##### Data shown

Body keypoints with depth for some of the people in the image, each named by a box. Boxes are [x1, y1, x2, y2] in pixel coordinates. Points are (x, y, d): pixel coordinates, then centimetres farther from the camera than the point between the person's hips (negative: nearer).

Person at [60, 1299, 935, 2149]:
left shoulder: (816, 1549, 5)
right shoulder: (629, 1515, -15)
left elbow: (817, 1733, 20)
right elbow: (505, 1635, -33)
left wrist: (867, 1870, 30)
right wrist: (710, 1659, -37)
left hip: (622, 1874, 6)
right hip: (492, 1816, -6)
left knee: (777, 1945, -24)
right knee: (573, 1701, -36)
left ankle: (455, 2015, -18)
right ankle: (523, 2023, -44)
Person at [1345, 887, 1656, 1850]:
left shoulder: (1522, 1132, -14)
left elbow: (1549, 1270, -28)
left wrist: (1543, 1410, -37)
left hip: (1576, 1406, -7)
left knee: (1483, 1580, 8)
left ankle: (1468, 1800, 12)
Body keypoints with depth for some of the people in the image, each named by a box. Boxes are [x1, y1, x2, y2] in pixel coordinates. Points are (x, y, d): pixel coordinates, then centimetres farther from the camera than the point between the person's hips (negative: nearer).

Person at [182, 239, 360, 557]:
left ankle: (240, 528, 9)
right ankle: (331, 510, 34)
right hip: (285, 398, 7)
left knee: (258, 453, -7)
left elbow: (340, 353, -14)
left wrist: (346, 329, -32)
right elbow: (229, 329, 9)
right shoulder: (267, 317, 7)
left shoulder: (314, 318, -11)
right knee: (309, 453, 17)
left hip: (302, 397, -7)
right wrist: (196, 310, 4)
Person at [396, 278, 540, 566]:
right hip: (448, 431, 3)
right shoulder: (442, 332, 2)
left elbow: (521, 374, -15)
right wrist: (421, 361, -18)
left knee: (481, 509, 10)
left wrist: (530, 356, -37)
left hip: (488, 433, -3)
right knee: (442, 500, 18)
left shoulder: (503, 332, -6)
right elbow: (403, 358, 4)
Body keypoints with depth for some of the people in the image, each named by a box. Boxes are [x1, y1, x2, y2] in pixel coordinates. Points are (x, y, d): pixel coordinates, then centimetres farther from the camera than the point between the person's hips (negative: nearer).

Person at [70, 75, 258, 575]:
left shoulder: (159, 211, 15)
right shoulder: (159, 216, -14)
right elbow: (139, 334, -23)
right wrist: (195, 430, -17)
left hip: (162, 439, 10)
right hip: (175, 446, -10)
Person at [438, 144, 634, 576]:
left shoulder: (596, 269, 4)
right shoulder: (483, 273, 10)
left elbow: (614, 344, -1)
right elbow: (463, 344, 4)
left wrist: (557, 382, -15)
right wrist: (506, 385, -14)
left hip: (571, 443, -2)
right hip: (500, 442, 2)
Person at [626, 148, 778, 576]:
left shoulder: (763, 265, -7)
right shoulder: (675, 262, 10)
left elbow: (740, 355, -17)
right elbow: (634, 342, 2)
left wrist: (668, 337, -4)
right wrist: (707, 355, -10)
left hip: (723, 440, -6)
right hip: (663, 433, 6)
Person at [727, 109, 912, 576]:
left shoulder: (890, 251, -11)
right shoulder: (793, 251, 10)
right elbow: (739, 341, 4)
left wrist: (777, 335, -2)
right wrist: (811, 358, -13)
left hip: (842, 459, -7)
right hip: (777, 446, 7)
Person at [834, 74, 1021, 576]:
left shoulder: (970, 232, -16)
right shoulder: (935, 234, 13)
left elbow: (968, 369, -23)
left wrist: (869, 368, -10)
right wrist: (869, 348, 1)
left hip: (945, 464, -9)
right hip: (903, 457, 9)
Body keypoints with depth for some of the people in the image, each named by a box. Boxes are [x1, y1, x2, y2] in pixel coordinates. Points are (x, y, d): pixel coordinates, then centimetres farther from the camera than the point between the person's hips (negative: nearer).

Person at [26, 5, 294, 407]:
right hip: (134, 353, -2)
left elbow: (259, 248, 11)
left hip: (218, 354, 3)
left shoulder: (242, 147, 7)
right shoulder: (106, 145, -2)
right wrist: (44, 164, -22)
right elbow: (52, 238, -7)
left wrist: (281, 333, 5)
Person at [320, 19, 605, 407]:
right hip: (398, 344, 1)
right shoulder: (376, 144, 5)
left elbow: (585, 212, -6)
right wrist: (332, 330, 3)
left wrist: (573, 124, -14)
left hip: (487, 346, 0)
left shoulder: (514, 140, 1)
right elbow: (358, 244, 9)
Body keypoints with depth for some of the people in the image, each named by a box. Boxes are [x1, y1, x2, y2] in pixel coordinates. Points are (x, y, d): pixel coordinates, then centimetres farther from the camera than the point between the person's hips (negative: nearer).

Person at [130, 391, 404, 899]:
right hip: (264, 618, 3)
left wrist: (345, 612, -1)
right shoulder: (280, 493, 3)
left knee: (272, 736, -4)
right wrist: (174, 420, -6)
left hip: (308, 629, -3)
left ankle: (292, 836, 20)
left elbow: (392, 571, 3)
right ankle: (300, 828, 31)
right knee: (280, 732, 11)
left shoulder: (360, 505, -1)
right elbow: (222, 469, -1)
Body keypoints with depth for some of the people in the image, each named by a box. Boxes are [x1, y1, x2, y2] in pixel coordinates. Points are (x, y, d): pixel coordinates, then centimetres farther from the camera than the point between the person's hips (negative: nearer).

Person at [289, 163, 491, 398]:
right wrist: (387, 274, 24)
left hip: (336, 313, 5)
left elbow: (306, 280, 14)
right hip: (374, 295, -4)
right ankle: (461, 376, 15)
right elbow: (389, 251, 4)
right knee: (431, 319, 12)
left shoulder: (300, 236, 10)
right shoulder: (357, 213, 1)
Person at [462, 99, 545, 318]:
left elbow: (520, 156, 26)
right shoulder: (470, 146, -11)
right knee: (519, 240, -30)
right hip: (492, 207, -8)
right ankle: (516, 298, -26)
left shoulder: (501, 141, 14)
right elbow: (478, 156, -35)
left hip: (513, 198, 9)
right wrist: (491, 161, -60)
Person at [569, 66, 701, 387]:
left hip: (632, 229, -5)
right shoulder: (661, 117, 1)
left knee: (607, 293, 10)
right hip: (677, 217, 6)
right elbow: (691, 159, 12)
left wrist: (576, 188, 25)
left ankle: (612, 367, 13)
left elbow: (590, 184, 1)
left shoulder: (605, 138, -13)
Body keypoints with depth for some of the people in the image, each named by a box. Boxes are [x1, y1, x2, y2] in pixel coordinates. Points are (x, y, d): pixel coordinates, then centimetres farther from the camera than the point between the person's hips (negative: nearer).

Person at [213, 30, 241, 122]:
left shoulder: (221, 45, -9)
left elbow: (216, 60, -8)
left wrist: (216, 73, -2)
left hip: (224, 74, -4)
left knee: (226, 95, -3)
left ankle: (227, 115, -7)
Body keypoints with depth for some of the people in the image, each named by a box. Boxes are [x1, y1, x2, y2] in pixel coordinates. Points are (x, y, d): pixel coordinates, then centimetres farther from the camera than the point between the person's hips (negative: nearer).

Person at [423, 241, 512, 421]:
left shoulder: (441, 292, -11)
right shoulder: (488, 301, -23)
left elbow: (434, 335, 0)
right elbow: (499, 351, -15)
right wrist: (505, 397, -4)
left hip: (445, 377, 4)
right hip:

##########

What to work on: Show every line of the material that contains the string "ankle", treating uppercase and lowercase letters as different.

Final answer:
left ankle: (455, 2015, -18)
right ankle: (523, 2023, -44)
left ankle: (1468, 1800, 12)
left ankle: (240, 528, 9)
right ankle: (331, 510, 34)
left ankle: (292, 836, 20)
right ankle: (300, 828, 31)
right ankle: (461, 376, 15)
right ankle: (516, 298, -26)
left ankle: (612, 367, 13)
left ankle: (227, 115, -7)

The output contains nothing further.